Prasę zarówno papierową jak i elektroniczną, naturalnie rozgrzała do czerwoności pierwsza debata Bronisław Komorowski-Andrzej Duda, i jak grzyby po deszczu pojawiły się sondy i komentarze, kto i na ile wygrał, ale czy to debata telewizyjna zadecyduje o zwycięzcy? Wątpię. Zbyt duża jest stawka w tych wyborach. Najogólniej mówiąc, na jednej szali mamy program: jest dobrze i niech tak będzie dalej, a na drugiej - czas na zmiany. I o tym wyborze zadecydują wyborcy, zwłaszcza ci po Kukizie.
Wróćmy o prasy.
Bogusław Chrabota, redaktor naczelny „Rzeczpospolitej" pisze: "Remis ze wskazaniem na Komorowskiego. Duda zmarnował szansę, Komorowski złapał wiatr w żagle.

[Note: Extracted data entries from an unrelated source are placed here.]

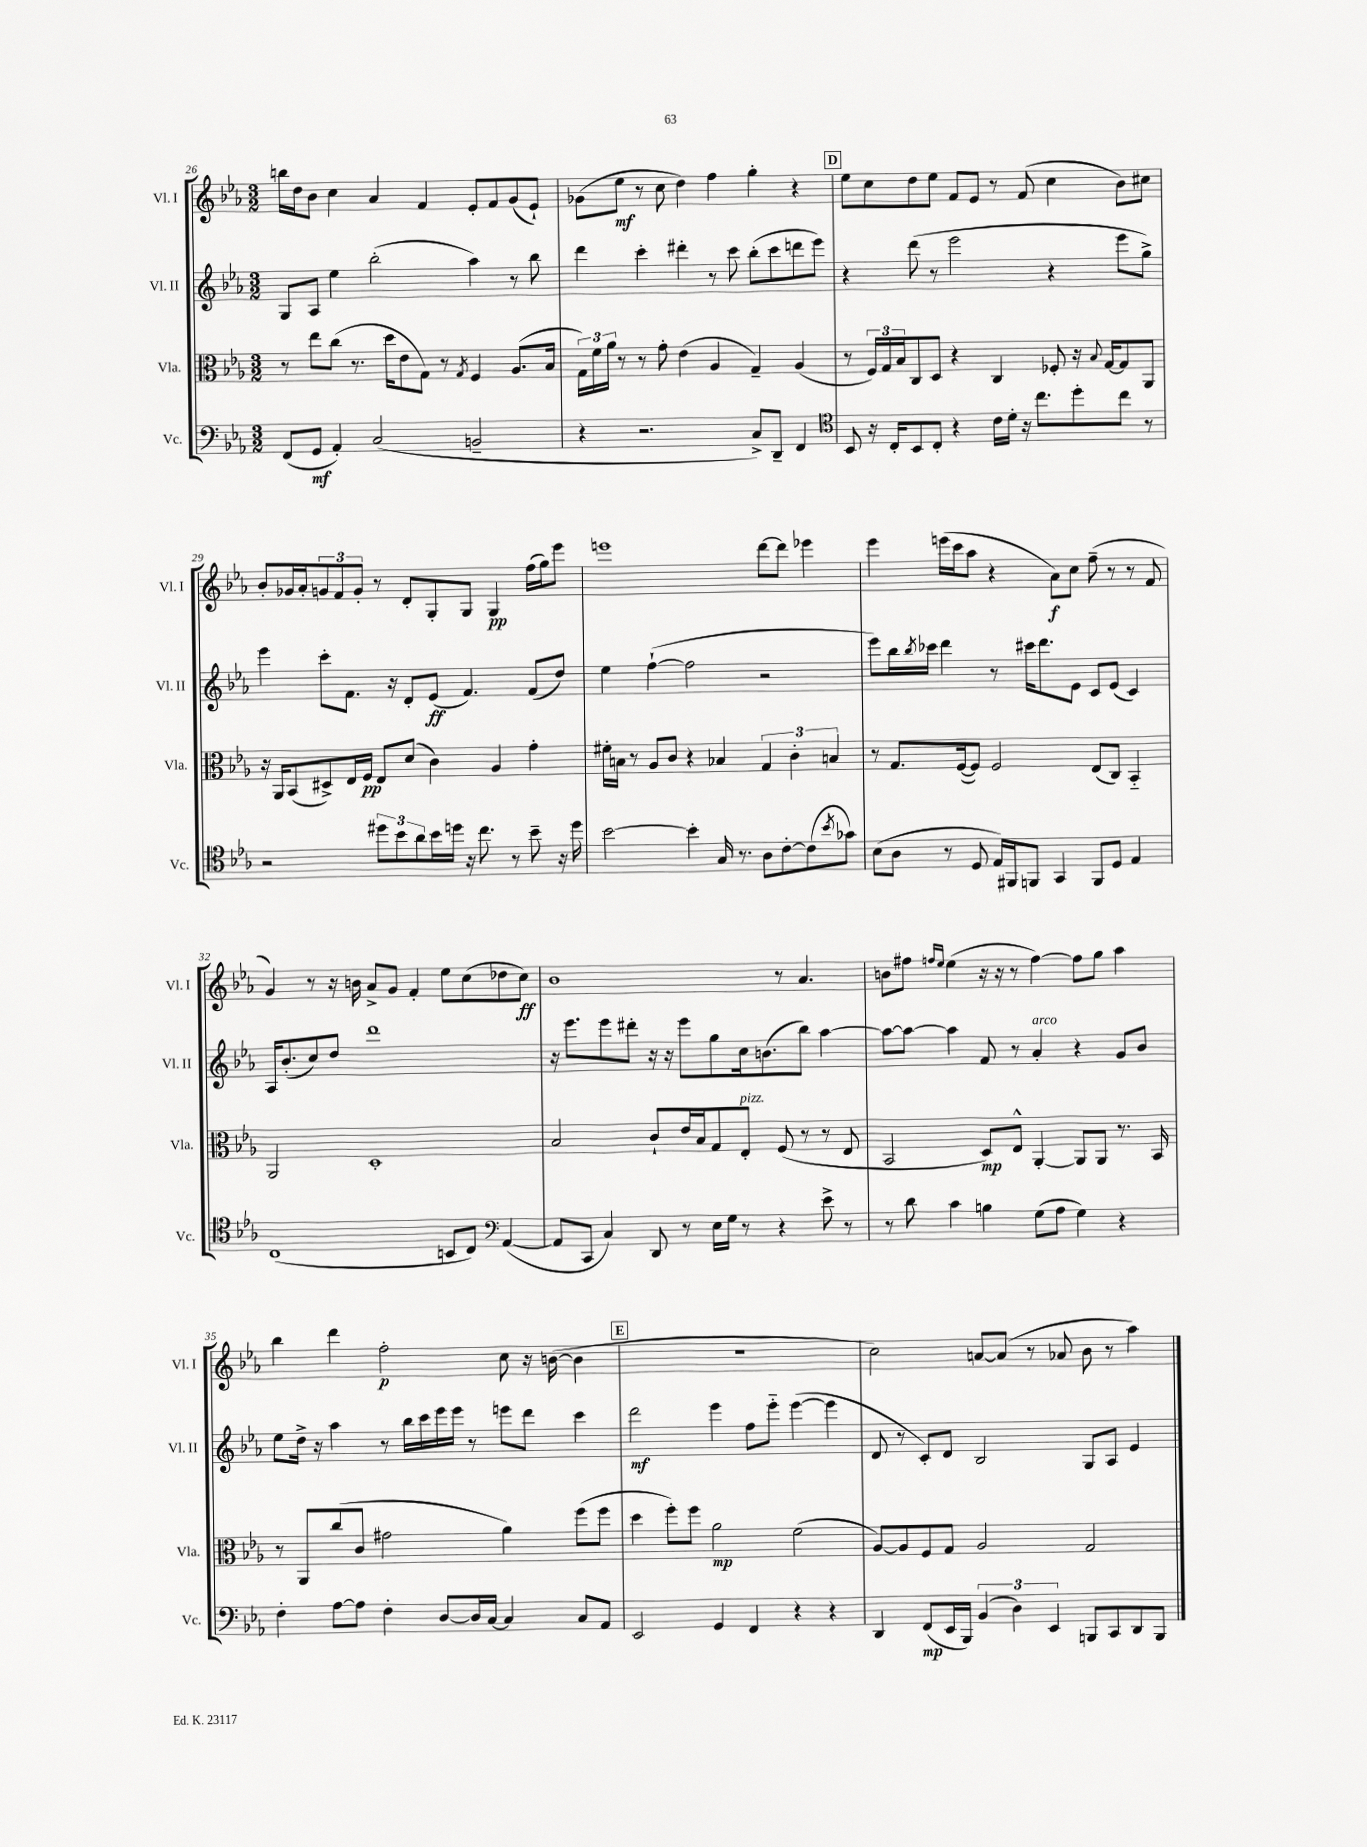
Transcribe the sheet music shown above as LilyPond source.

<<
\new StaffGroup <<
\new Staff = "s0" \with { instrumentName = "Vl. I" shortInstrumentName = "Vl. I" } {
    \clef treble \key ees \major \numericTimeSignature \time 3/2
    b''16 d''16 bes'8 c''4 aes'4 f'4 ees'8-. f'8 g'8( ees'8-!) |
    ges'8( ees''8\mf r8 c''8 d''4) f''4 g''4-. r4 |
    \mark \markup { \box "D" } ees''8 c''8 d''8 ees''8 f'8 ees'8 r8 f'8( c''4 bes'8) cis''8 |
    bes'8-. ges'16 aes'16-. \tuplet 3/2 { g'8 f'8 g'8-. } r8 d'8-. g8-. g8 g4\pp f''16( g''16) ees'''8 |
    e'''1 d'''8~ d'''8 ees'''4 |
    ees'''4 e'''16( c'''16 aes''8 r4 aes'8\f) c''8 f''8--( r8 r8 f'8 |
    g'4) r8 r16 b'16 aes'8-> g'8 f'4-. ees''8 c''8( des''8 c''8\ff) |
    bes'1 r8 aes'4. |
    b'8 fis''8 \grace { f''16 ees''16 } ees''4( r16 r16 r8 f''4~) f''8 g''8 aes''4 |
    bes''4 d'''4 f''2-.\p c''8 r16 b'16~( b'4 |
    \mark \markup { \box "E" } R1. |
    c''2) a'8~ a'8( r8 aes'8 bes'8 r8 aes''4) \bar "|." |
}
\new Staff = "s1" \with { instrumentName = "Vl. II" shortInstrumentName = "Vl. II" } {
    \clef treble \key ees \major \numericTimeSignature \time 3/2
    g8 aes8 ees''4 bes''2-.( aes''4) r8 bes''8 |
    d'''4 c'''4-. dis'''4-. r8 c'''8 bes''8-.( c'''8 d'''8 ees'''8) |
    \mark \markup { \box "D" } r4 d'''8( r8 ees'''2 r4 ees'''8 g''8->) |
    ees'''4 c'''8-. f'8. r16 d'8-. ees'8\ff( f'4.) f'8( d''8) |
    ees''4 f''4~-!( f''2 r2 |
    ees'''8) bes''16 \acciaccatura { bes''8 } ces'''16 d'''4 r8 cis'''16 d'''8. ees'8 c'8 ees'8( c'4) |
    aes16 bes'8.-.( c''8) d''8 d'''1 |
    r16 ees'''8. ees'''8 dis'''8-. r16 r16 ees'''8 g''8 c''16 b'8.( bes''8) aes''4~ |
    aes''8~ aes''8~ aes''4 f'8 r8 aes'4-.^\markup { \italic "arco" } r4 g'8 bes'8 |
    ees''8 d''16-> r16 aes''4 r8 bes''16 c'''16 ees'''16 ees'''16 r8 e'''8 d'''8 c'''4 |
    \mark \markup { \box "E" } d'''2\mf ees'''4 f''8 ees'''8-_ ees'''4~( ees'''4 |
    d'8 r8 c'8-.) d'8 bes2 g8 aes8 ees'4 \bar "|." |
}
\new Staff = "s2" \with { instrumentName = "Vla." shortInstrumentName = "Vla." } {
    \clef alto \key ees \major \numericTimeSignature \time 3/2
    r8 ees''8 c''8( r8. d''16 ees'8 g8) r8 \acciaccatura { g8 } f4 aes8.( bes16 |
    \tuplet 3/2 { g16) f'16 aes'16 } r8 r8 g'8-. ees'4( aes4 g4--) aes4( |
    \mark \markup { \box "D" } r8 \tuplet 3/2 { f16) g16 bes16 } c8 d8 r4 c4 fes8-. r16 \appoggiatura { bes8 } g16~ g8 aes,8 |
    r16 aes,16 bes,8( dis8->) ees16 f16\pp ees8 d'8( c'4) aes4 g'4-. |
    fis'16-. b16 r8 aes8 c'8 r4 bes4 \tuplet 3/2 { g4 c'4-. b4 } |
    r8 g8. f16~( f8) f2 ees8( c8) bes,4-_ |
    aes,2 d1-. |
    bes2 c'8-! ees'16 bes16 g8 ees8-.^\markup { \italic "pizz." } f8( r8 r8 ees8 |
    bes,2 d8\mp) ees8-^ aes,4~-. aes,8 aes,8 r8. bes,16 |
    r8 aes,8 c''8( c'8 gis'2 aes'4) f''8( f''8 |
    \mark \markup { \box "E" } d''4 f''8-.) f''8 aes'2\mp f'2( |
    aes8~) aes8 f8 g8 aes2 g2 \bar "|." |
}
\new Staff = "s3" \with { instrumentName = "Vc." shortInstrumentName = "Vc." } {
    \clef bass \key ees \major \numericTimeSignature \time 3/2
    f,8( g,8\mf aes,4-.) c2( b,2-- |
    r4 r2. c8->) d,8-- f,4 |
    \mark \markup { \box "D" } \clef tenor bes,8 r16 c16-. bes,8 c8-. r4 c'16 d'16-. r16 c''8. d''8-. c''8 r8 |
    r2 \tuplet 3/2 { dis''8 bes'8 aes'8 } bes'16 d''16 r16 c''8. r8 bes'8-- r16 d''16 |
    bes'2~ bes'4-. g16 r8. aes8 c'8~-. c'8( \acciaccatura { bes'8 } ges'8) |
    bes8( aes8 r8 d8 ees16) fis,16 f,8 g,4 f,8 d8 ees4 |
    c1( b,8 c8) \clef bass aes,4~( |
    aes,8 c,8 c4) d,8 r8 ees16 g16 r8 r4 ees'8-> r8 |
    r8 d'8 c'4 b4 g8( aes8 g4) r4 |
    f4-. aes8~ aes8 f4-. d8~ d16 c16~ c4 c8 aes,8 |
    \mark \markup { \box "E" } ees,2 g,4 f,4 r4 r4 |
    d,4 f,8\mp( ees,16 bes,,16) \tuplet 3/2 { bes,4( d4) ees,4 } b,,8 c,8 d,8 b,,8 \bar "|." |
}
>>
>>
\layout { \context { \Score currentBarNumber = #26 } }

Komorowski miał zdecydowanie lepszy timing. Lepiej łapał tempo debaty, kończył na czas, przed sygnałem dźwiękowym. Duda dogadywał, częściej był dyscyplinowany przez prowadzących. (...) Zdecydowanie więcej energii przyniosła druga część debaty, kiedy zadawali sobie pytania kandydaci. Tu wreszcie pojawiły się emocje i walka, choć, wypada dodać, pod ścisłą kontrola dziennikarzy. Komorowski poradził sobie, nie dając się wpychać w niekonsekwencje polityki historycznej (Jedwabne) i kwestie pielęgniarek. Do prawdziwego spięcia, z sugestia remisu, doszło przy sprawie górników, gdzie prezydent dość nieudolnie i nie wiadomo w jakim celu próbował wręczyć Dudzie jakieś papiery, rzekomo podważające uczciwość kandydata PiS przy dyskusji o ograniczeniu energetyki węglowej. Ale nie wybrzmiało to szczególnie jasno".